Blokade laut dan udara tak cuma ganggu ekonomi; mereka ubah cara Israel dilihat. Dunia tanya: jika langit dan laut Israel tak aman, apa lagi yang tersisa? Pertanyaan itu, lebih dari rudal, adalah senjata Yaman. Ketakutan jadi blokade terkuat dalam dunia terhubung oleh langit dan laut. Kita menatap, menghela napas, bertanya-tanya kapan roda perang ini berhenti. Tapi Yaman, dari puing, terus berteriak: Gaza tak boleh dilupakan.
Israel coba bertahan. El Al tambah penerbangan, Haifa kerja keras. Tapi tekanan tak surut. Warga biasa, dari Tel Aviv ke Haifa, rasakan beban: tiket mahal, barang langka, ketidakpastian merayap. Yaman, dengan rudal dan drone, buktikan bahwa jarak bukan penghalang. Mereka, dari negeri porak-poranda, ubah keseimbangan. Solidaritas mereka untuk Gaza jadi pukulan yang Israel tak pernah duga, meski dunia tetap diam.

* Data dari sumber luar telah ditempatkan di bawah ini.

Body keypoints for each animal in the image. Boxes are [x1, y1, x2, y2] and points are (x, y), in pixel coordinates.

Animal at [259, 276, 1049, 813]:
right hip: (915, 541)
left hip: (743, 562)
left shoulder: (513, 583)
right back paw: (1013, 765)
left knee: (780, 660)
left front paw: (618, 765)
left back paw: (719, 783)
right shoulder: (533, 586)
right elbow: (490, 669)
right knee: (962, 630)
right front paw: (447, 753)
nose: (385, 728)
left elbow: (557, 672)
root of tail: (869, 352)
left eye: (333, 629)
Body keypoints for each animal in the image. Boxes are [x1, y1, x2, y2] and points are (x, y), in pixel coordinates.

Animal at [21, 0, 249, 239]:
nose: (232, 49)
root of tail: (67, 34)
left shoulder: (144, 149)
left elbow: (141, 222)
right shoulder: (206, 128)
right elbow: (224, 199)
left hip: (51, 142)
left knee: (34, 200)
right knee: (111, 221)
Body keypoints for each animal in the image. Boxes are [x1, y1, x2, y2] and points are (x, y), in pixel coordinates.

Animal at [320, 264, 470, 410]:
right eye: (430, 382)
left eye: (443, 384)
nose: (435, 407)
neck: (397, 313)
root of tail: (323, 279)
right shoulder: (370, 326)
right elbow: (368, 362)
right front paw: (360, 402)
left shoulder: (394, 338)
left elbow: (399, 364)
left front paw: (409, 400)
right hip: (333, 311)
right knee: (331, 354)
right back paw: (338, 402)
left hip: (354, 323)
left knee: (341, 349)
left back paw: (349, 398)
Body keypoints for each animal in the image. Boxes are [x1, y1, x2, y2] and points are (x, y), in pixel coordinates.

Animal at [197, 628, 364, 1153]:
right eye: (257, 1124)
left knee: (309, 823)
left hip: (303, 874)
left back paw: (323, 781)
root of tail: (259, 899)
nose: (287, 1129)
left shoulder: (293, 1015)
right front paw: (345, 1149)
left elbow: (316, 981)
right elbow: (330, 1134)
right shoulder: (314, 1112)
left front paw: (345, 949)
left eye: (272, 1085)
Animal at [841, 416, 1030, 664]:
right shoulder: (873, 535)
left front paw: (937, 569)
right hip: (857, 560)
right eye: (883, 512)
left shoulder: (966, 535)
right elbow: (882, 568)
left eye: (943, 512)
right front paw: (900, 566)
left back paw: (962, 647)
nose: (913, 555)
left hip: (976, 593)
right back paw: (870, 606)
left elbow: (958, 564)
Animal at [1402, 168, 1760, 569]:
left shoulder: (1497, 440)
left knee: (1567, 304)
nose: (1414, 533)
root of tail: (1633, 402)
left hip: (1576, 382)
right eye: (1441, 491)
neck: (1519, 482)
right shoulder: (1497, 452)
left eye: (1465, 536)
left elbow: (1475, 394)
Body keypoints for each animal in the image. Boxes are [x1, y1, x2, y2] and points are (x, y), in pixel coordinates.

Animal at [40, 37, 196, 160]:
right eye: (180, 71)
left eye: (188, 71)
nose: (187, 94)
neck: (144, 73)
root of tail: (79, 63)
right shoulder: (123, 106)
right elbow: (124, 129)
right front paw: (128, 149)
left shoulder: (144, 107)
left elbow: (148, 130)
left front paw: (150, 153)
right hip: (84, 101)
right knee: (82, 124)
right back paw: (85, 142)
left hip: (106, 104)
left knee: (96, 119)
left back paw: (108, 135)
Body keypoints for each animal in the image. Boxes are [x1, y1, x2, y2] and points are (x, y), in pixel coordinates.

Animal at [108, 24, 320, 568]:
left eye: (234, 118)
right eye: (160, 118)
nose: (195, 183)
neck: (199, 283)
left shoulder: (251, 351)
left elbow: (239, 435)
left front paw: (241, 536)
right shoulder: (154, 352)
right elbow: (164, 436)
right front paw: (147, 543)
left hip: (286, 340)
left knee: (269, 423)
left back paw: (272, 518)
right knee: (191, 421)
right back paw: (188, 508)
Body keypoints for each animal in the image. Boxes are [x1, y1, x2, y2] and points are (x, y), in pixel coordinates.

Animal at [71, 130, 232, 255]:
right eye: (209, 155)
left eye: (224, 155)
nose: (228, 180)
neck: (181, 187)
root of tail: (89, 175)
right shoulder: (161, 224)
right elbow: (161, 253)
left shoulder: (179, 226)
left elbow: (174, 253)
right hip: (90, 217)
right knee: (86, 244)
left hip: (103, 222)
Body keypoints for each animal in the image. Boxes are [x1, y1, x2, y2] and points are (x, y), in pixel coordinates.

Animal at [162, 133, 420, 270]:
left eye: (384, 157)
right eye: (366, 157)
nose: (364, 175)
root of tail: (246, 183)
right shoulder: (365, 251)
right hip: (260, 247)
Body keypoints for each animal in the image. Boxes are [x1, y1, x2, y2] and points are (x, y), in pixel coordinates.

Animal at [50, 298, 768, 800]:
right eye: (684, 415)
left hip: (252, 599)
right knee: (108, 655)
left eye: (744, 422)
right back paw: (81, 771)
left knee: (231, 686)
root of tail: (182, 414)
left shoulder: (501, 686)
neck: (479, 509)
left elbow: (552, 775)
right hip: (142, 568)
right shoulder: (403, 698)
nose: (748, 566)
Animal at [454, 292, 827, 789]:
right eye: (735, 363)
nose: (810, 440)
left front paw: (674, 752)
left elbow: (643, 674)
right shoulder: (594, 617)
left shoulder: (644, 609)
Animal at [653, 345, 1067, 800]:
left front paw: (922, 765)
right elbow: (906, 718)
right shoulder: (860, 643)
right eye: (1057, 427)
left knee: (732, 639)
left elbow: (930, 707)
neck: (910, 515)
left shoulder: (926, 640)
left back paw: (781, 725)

Di Sana’a, seorang anak mungkin tak makan malam, tapi keluarganya bangga: rudal mereka guncang Tel Aviv. Di Gaza, rakyat dengar kabar serangan Yaman, mungkin rasakan secercah harapan. Di Israel, kegelisahan merasuk: langit tak lagi milik mereka, laut pun terkunci. Yaman, dengan segala keterbatasan, menang dalam narasi: mereka buktikan kuasa tak selalu menang. Tapi perang ini, dengan segala satirnya, tinggalkan luka di semua pihak.
Kita, penonton dari jauh, hanya bisa menggeleng. Yaman, dari kehancuran, lemparkan tantangan yang guncang dunia. Israel, dengan segala klaim keunggulan, terhuyung di bawah tekanan yang bisa mereka akhiri. Gaza, di tengah derita, jadi alasan perjuangan. Langit dan laut jadi medan perang, ketakutan jadi senjata. Kita menghela napas, bertanya-tanya: kapan absurditas ini usai, ataukah zionis akan terus membenarkan genosida di Gaza, sementara Yaman takkan pernah tinggal diam?